• _RECORDS_

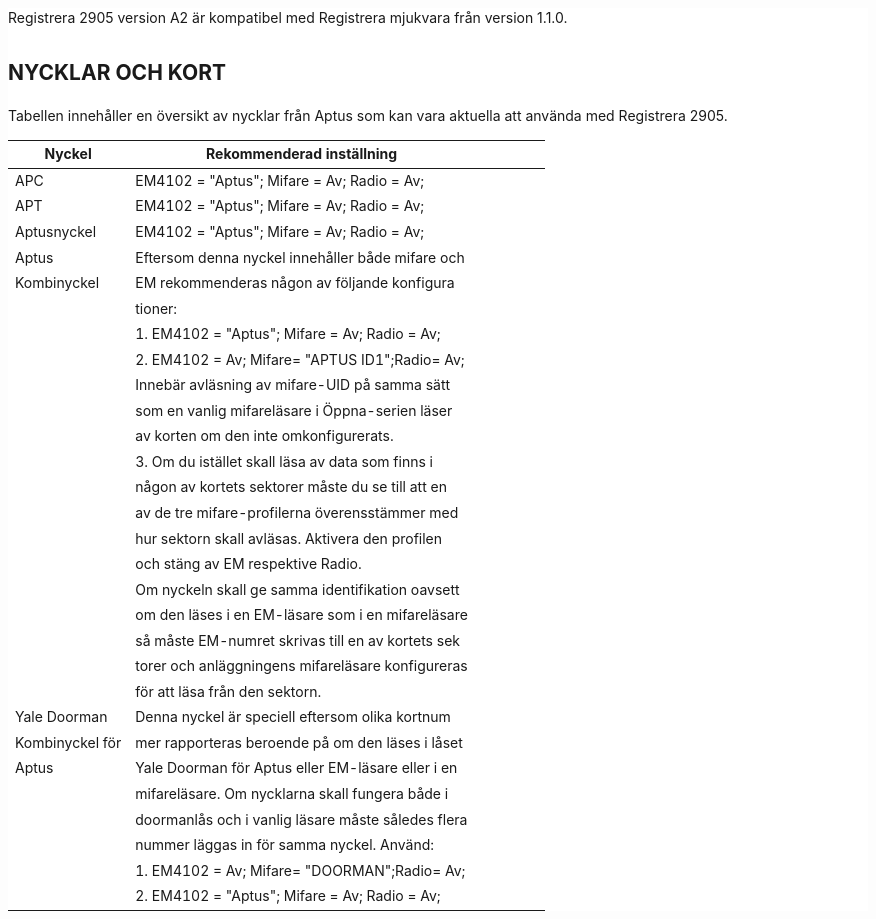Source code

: Registrera 2905 version A2 är kompatibel med Registrera mjukvara från version 1.1.0.

## **NYCKLAR OCH KORT**

Tabellen innehåller en översikt av nycklar från Aptus som kan vara aktuella att använda med Registrera 2905.

| Nyckel          | Rekommenderad inställning                          |  |  |  |  |  |
|-----------------|----------------------------------------------------|--|--|--|--|--|
| APC             | EM4102 = "Aptus"; Mifare = Av; Radio = Av;         |  |  |  |  |  |
| APT             | EM4102 = "Aptus"; Mifare = Av; Radio = Av;         |  |  |  |  |  |
| Aptusnyckel     | EM4102 = "Aptus"; Mifare = Av; Radio = Av;         |  |  |  |  |  |
| Aptus           | Eftersom denna nyckel innehåller både mifare och   |  |  |  |  |  |
| Kombinyckel     | EM rekommenderas någon av följande konfigura       |  |  |  |  |  |
|                 | tioner:                                            |  |  |  |  |  |
|                 | 1. EM4102 = "Aptus"; Mifare = Av; Radio = Av;      |  |  |  |  |  |
|                 | 2. EM4102 = Av; Mifare= "APTUS ID1";Radio= Av;     |  |  |  |  |  |
|                 | Innebär avläsning av mifare-UID på samma sätt      |  |  |  |  |  |
|                 | som en vanlig mifareläsare i Öppna-serien läser    |  |  |  |  |  |
|                 | av korten om den inte omkonfigurerats.             |  |  |  |  |  |
|                 | 3. Om du istället skall läsa av data som finns i   |  |  |  |  |  |
|                 | någon av kortets sektorer måste du se till att en  |  |  |  |  |  |
|                 | av de tre mifare-profilerna överensstämmer med     |  |  |  |  |  |
|                 | hur sektorn skall avläsas. Aktivera den profilen   |  |  |  |  |  |
|                 | och stäng av EM respektive Radio.                  |  |  |  |  |  |
|                 | Om nyckeln skall ge samma identifikation oavsett   |  |  |  |  |  |
|                 | om den läses i en EM-läsare som i en mifareläsare  |  |  |  |  |  |
|                 | så måste EM-numret skrivas till en av kortets sek  |  |  |  |  |  |
|                 | torer och anläggningens mifareläsare konfigureras  |  |  |  |  |  |
|                 | för att läsa från den sektorn.                     |  |  |  |  |  |
| Yale Doorman    | Denna nyckel är speciell eftersom olika kortnum    |  |  |  |  |  |
| Kombinyckel för | mer rapporteras beroende på om den läses i låset   |  |  |  |  |  |
| Aptus           | Yale Doorman för Aptus eller EM-läsare eller i en  |  |  |  |  |  |
|                 | mifareläsare. Om nycklarna skall fungera både i    |  |  |  |  |  |
|                 | doormanlås och i vanlig läsare måste således flera |  |  |  |  |  |
|                 | nummer läggas in för samma nyckel. Använd:         |  |  |  |  |  |
|                 | 1. EM4102 = Av; Mifare= "DOORMAN";Radio= Av;       |  |  |  |  |  |
|                 | 2. EM4102 = "Aptus"; Mifare = Av; Radio = Av;      |  |  |  |  |  |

• _TASK DIRECTIONS_
From the line containing "mifareläsare. Om nycklarna" through the final line of the listing above, retype every line exactly; leave out everything else.

• _SOLUTION_
|                 | mifareläsare. Om nycklarna skall fungera både i    |  |  |  |  |  |
|                 | doormanlås och i vanlig läsare måste således flera |  |  |  |  |  |
|                 | nummer läggas in för samma nyckel. Använd:         |  |  |  |  |  |
|                 | 1. EM4102 = Av; Mifare= "DOORMAN";Radio= Av;       |  |  |  |  |  |
|                 | 2. EM4102 = "Aptus"; Mifare = Av; Radio = Av;      |  |  |  |  |  |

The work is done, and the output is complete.